Loin des polémiques qui agitent les débats politiques, Lansana Gagny Sakho, président du Conseil d’administration de l’APIX, a récemment apporté un éclairage inédit sur sa relation passée avec Ousmane Sonko et son engagement actuel pour les institutions sénégalaises. Invité d’une émission matinale, il a partagé les raisons profondes de sa décision de s’éloigner du leader de Pastef, tout en réaffirmant sa fidélité indéfectible aux valeurs républicaines.
Selon ses propos, l’adhésion initiale à Pastef s’expliquait par l’aura des personnalités qui portaient alors le projet politique, bien avant l’alternance. Pourtant, face à une offre de nomination à un poste stratégique dans le secteur de l’eau et de l’assainissement, il a choisi de renoncer pour préserver ses principes. « Mes convictions passaient avant toute opportunité. Ce choix m’a permis de partir sereinement, car j’avais fait le pari de la République dès le départ », a-t-il déclaré avec conviction.

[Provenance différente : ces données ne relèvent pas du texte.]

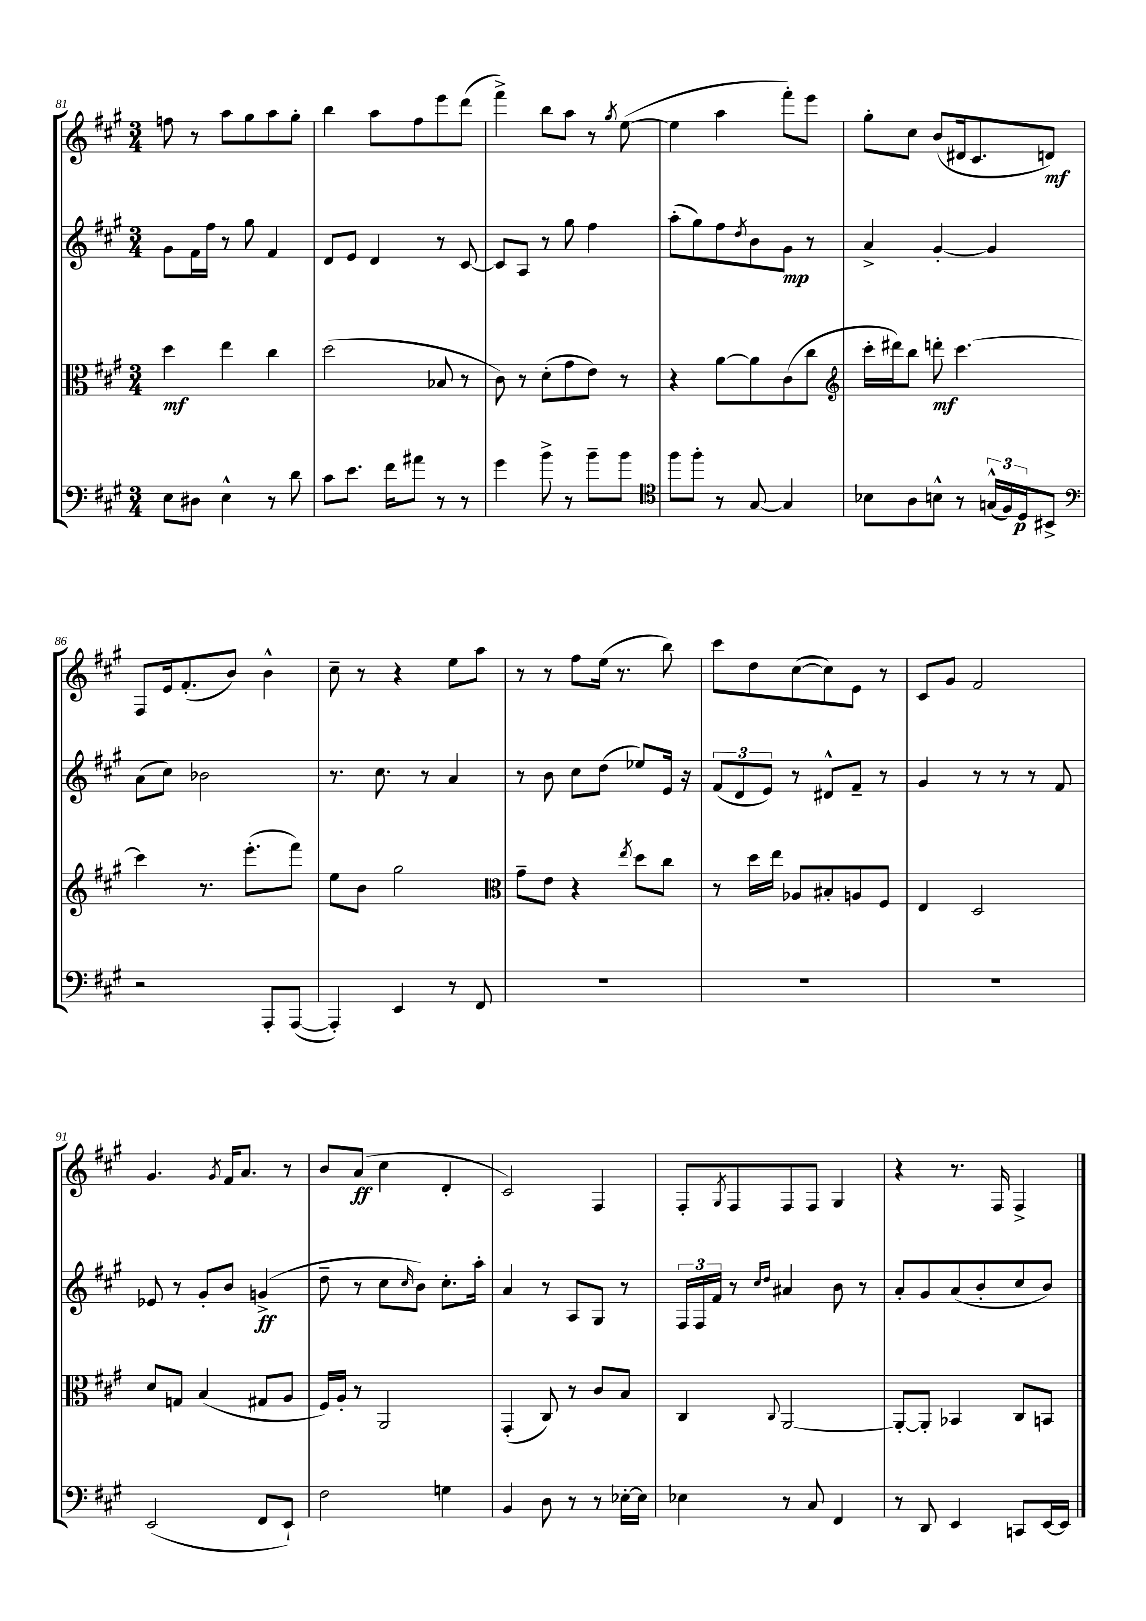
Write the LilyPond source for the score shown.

<<
\new StaffGroup <<
\new Staff = "s0" {
    \clef treble \key a \major \numericTimeSignature \time 3/4
    f''8 r8 a''8 gis''8 a''8 gis''8-. |
    b''4 a''8 fis''8 e'''8 d'''8( |
    fis'''4->) b''8 a''8 r8 \acciaccatura { gis''8 } e''8~( |
    e''4 a''4 fis'''8-.) e'''8 |
    gis''8-. cis''8 b'8( dis'16 cis'8. d'8\mf) |
    fis8 e'16 fis'8.-.( b'8) b'4-^ |
    cis''8-- r8 r4 e''8 a''8 |
    r8 r8 fis''8 e''16( r8. b''8) |
    cis'''8 d''8 cis''8~( cis''8) e'8 r8 |
    cis'8 gis'8 fis'2 |
    gis'4. \acciaccatura { gis'8 } fis'16 a'8. r8 |
    b'8 a'8\ff( cis''4 d'4-. |
    cis'2) fis4 |
    fis8-. \acciaccatura { gis8 } fis8 fis8 fis8 gis4 |
    r4 r8. fis16 fis4-> \bar "|." |
}
\new Staff = "s1" {
    \clef treble \key a \major \numericTimeSignature \time 3/4
    gis'8 fis'16 fis''16 r8 gis''8 fis'4 |
    d'8 e'8 d'4 r8 cis'8~ |
    cis'8 a8 r8 gis''8 fis''4 |
    a''8-.( gis''8) fis''8 \acciaccatura { d''8 } b'8 gis'8\mp r8 |
    a'4-> gis'4~-. gis'4 |
    a'8( cis''8) bes'2 |
    r8. cis''8. r8 a'4 |
    r8 b'8 cis''8 d''8( ees''8) e'16 r16 |
    \tuplet 3/2 { fis'8( d'8 e'8) } r8 dis'8-^ fis'8-- r8 |
    gis'4 r8 r8 r8 fis'8 |
    ees'8 r8 gis'8-. b'8 g'4->\ff( |
    d''8-- r8 cis''8 \grace { cis''16 } b'8) cis''8.-. a''16-. |
    a'4 r8 a8 gis8 r8 |
    \tuplet 3/2 { fis16 fis16 fis'16 } r8 \grace { cis''16 d''16 } ais'4 b'8 r8 |
    a'8-. gis'8 a'8( b'8-. cis''8 b'8) \bar "|." |
}
\new Staff = "s2" {
    \clef alto \key a \major \numericTimeSignature \time 3/4
    d''4\mf e''4 cis''4 |
    d''2( bes8 r8 |
    cis'8) r8 d'8-.( gis'8 e'8) r8 |
    r4 a'8~ a'8 cis'8( cis''8 |
    \clef treble cis'''16-. dis'''16) b''8 d'''8-.\mf cis'''4.~ |
    cis'''4 r8. e'''8.-.( fis'''8) |
    e''8 b'8 gis''2 |
    \clef alto gis'8-- e'8 r4 \acciaccatura { e''8 } d''8 cis''8 |
    r8 d''16 e''16 aes8 bis8-. a8 fis8 |
    e4 d2 |
    d'8 g8 b4( gis8 a8 |
    fis16) a16-. r8 a,2 |
    gis,4-.( cis8) r8 cis'8 b8 |
    cis4 \appoggiatura { cis8 } a,2~ |
    a,8~-. a,8-. bes,4 cis8 b,8 \bar "|." |
}
\new Staff = "s3" {
    \clef bass \key a \major \numericTimeSignature \time 3/4
    e8 dis8 e4-^ r8 d'8 |
    cis'8 e'8. fis'16 ais'8 r8 r8 |
    gis'4 b'8-> r8 b'8-- b'8 |
    \clef tenor fis''8 fis''8-. r8 gis8~ gis4 |
    bes8 a8 b8-^ r8 \tuplet 3/2 { g16-^( fis16) d16\p } bis,8-> |
    \clef bass r2 a,,8-. a,,8~( |
    a,,4-.) e,4 r8 fis,8 |
    R2. |
    R2. |
    R2. |
    e,2( fis,8 e,8-!) |
    fis2 g4 |
    b,4 d8 r8 r8 ees16~-. ees16 |
    ees4 r8 cis8 fis,4 |
    r8 d,8 e,4 c,8 e,16~ e,16 \bar "|." |
}
>>
>>
\layout { \context { \Score currentBarNumber = #81 } }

Une divergence fondamentale sur le sens de la gouvernance
Pour Lansana Gagny Sakho, la rupture avec Ousmane Sonko s’est cristallisée autour d’une vision opposée de la gestion de l’État. Il estime que ce dernier n’a jamais véritablement embrassé les principes républicains, préférant alimenter les tensions au sommet de l’exécutif par des déclarations intempestives. Il cite notamment une intervention médiatique où Sonko avait critiqué l’autorité de l’État lors d’un déplacement officiel du président Diomaye Faye aux États-Unis et en Chine, des propos qu’il juge particulièrement préjudiciables pour la crédibilité du pays.
Selon lui, ces prises de position ont contribué à fragiliser la stabilité politique et à brouiller l’image du Sénégal sur la scène internationale. « Un leader doit incarner l’unité, pas attiser les divisions », a-t-il souligné, rappelant que la politique se mesure aussi à l’aune de sa capacité à rassembler.
La justice sénégalaise, symbole d’une transition réussie ?
Abordant la question des réformes institutionnelles, Lansana Gagny Sakho a salué les avancées notables dans le secteur judiciaire, malgré les défis persistants. Il a évoqué les changements opérés au ministère de la Justice, où l’ancien garde des Sceaux, Ousmane Diagne, avait défendu avec force son indépendance face aux pressions extérieures. Son remplacement, perçu par certains comme une tentative d’affaiblir l’autorité judiciaire, s’est heurté à une réalité implacable : « Les magistrats ne sont pas des pions qu’on déplace à sa guise. Leur intégrité reste le socle de notre démocratie », a-t-il affirmé avec une pointe de fermeté.
Il a également pointé du doigt les malentendus fréquents entre ceux qui observent le pouvoir depuis l’opposition et la complexité de sa gestion au quotidien. Pour lui, les critiques des adversaires politiques reflètent souvent une méconnaissance des contraintes réelles de l’action gouvernementale.
Une vague de démissions qui redessine le paysage politique
Cette prise de position s’inscrit dans un contexte de remaniements internes au sein de Pastef, où plusieurs cadres ont récemment rejoint les rangs du camp présidentiel. Un mouvement qui précède le lancement officiel du parti Kiiraay, perçu comme une tentative de consolidation de la majorité autour du président Diomaye Faye. Lansana Gagny Sakho a d’ailleurs réitéré à plusieurs reprises son soutien à la politique menée par l’exécutif, insistant sur l’importance de la continuité de l’État et de la stabilité institutionnelle.
Ses déclarations récentes illustrent une tendance croissante au Sénégal, où des figures issues de l’opposition historique rejoignent progressivement les rangs du pouvoir en place, en quête d’une gouvernance plus pragmatique et apaisée. Une évolution qui pourrait redéfinir les équilibres politiques pour les années à venir.